What to work on:
Please rewrite the lines below, replacing "chart" with "graph" and keeping everything else the same. Leave the pictures out of your answer.

Record extracts:
========================================================================
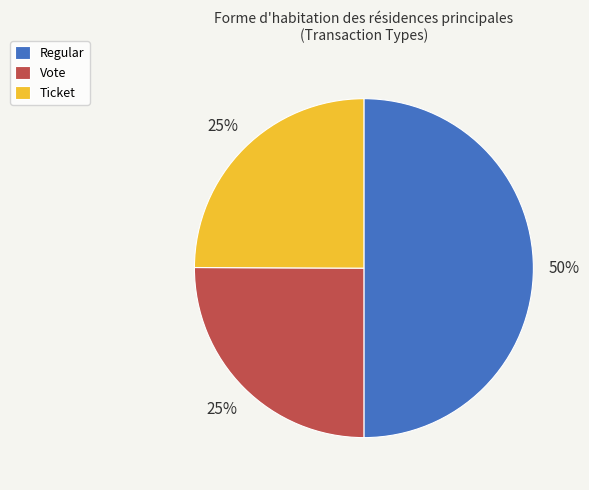

Is it true that Vote is 13% of the pie?

False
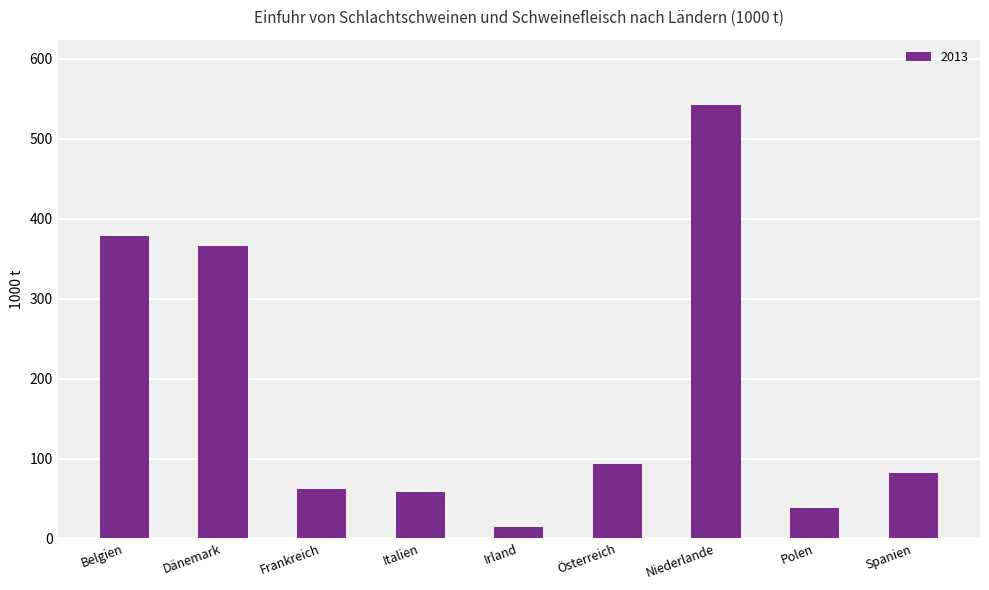

Reading left to right, what are all the values shown in this chart?

378.2	365.9	61.9	58.3	13.7	92.9	542.7	38.1	82.5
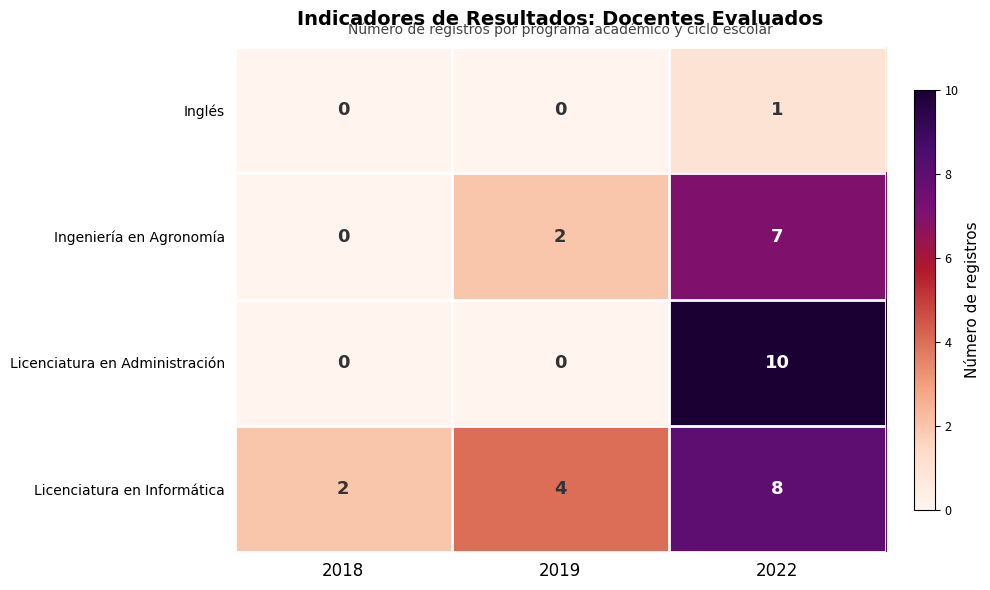

What is the total value across all series at 2022?

26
========================================================================
Answer space:
Is it true that Vote is 13% of the pie?

False

Reading left to right, what are all the values shown in this graph?

378.2	365.9	61.9	58.3	13.7	92.9	542.7	38.1	82.5

What is the total value across all series at 2022?

26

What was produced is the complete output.